**DIRECTIONS FOR THIS TASK**
Repeat the whole listing below exactly as it reads.
***** DATA SEGMENT *****
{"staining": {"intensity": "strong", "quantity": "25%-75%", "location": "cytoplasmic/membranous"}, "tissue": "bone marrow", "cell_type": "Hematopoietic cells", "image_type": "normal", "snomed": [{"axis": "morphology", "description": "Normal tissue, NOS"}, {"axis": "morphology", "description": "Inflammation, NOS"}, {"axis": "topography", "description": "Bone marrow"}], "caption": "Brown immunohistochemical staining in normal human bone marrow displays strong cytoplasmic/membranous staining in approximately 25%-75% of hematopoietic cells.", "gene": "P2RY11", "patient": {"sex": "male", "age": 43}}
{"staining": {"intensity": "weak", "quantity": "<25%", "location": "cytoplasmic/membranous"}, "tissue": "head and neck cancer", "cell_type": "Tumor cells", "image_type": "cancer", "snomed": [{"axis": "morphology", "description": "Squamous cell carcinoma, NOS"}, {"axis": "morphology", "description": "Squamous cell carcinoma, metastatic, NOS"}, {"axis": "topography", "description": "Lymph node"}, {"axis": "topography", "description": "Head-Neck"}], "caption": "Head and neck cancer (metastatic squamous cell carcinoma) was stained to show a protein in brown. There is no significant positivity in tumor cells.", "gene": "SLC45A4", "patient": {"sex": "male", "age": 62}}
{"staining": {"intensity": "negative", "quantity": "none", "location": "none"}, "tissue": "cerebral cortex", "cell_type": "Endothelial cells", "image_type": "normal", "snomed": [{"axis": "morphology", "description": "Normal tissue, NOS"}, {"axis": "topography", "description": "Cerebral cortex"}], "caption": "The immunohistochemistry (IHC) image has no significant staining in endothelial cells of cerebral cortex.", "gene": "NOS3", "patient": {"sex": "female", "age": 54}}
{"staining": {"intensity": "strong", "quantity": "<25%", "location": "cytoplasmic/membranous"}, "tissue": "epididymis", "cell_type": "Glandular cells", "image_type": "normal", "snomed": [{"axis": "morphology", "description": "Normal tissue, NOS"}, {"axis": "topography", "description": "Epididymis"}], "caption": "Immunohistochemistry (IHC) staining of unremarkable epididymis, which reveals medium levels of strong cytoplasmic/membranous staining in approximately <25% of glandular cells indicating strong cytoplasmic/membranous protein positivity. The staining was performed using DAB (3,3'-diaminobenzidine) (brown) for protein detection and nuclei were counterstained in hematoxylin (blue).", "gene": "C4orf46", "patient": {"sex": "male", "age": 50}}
*****
**COMPLETED TASK**
{"staining": {"intensity": "strong", "quantity": "25%-75%", "location": "cytoplasmic/membranous"}, "tissue": "bone marrow", "cell_type": "Hematopoietic cells", "image_type": "normal", "snomed": [{"axis": "morphology", "description": "Normal tissue, NOS"}, {"axis": "morphology", "description": "Inflammation, NOS"}, {"axis": "topography", "description": "Bone marrow"}], "caption": "Brown immunohistochemical staining in normal human bone marrow displays strong cytoplasmic/membranous staining in approximately 25%-75% of hematopoietic cells.", "gene": "P2RY11", "patient": {"sex": "male", "age": 43}}
{"staining": {"intensity": "weak", "quantity": "<25%", "location": "cytoplasmic/membranous"}, "tissue": "head and neck cancer", "cell_type": "Tumor cells", "image_type": "cancer", "snomed": [{"axis": "morphology", "description": "Squamous cell carcinoma, NOS"}, {"axis": "morphology", "description": "Squamous cell carcinoma, metastatic, NOS"}, {"axis": "topography", "description": "Lymph node"}, {"axis": "topography", "description": "Head-Neck"}], "caption": "Head and neck cancer (metastatic squamous cell carcinoma) was stained to show a protein in brown. There is no significant positivity in tumor cells.", "gene": "SLC45A4", "patient": {"sex": "male", "age": 62}}
{"staining": {"intensity": "negative", "quantity": "none", "location": "none"}, "tissue": "cerebral cortex", "cell_type": "Endothelial cells", "image_type": "normal", "snomed": [{"axis": "morphology", "description": "Normal tissue, NOS"}, {"axis": "topography", "description": "Cerebral cortex"}], "caption": "The immunohistochemistry (IHC) image has no significant staining in endothelial cells of cerebral cortex.", "gene": "NOS3", "patient": {"sex": "female", "age": 54}}
{"staining": {"intensity": "strong", "quantity": "<25%", "location": "cytoplasmic/membranous"}, "tissue": "epididymis", "cell_type": "Glandular cells", "image_type": "normal", "snomed": [{"axis": "morphology", "description": "Normal tissue, NOS"}, {"axis": "topography", "description": "Epididymis"}], "caption": "Immunohistochemistry (IHC) staining of unremarkable epididymis, which reveals medium levels of strong cytoplasmic/membranous staining in approximately <25% of glandular cells indicating strong cytoplasmic/membranous protein positivity. The staining was performed using DAB (3,3'-diaminobenzidine) (brown) for protein detection and nuclei were counterstained in hematoxylin (blue).", "gene": "C4orf46", "patient": {"sex": "male", "age": 50}}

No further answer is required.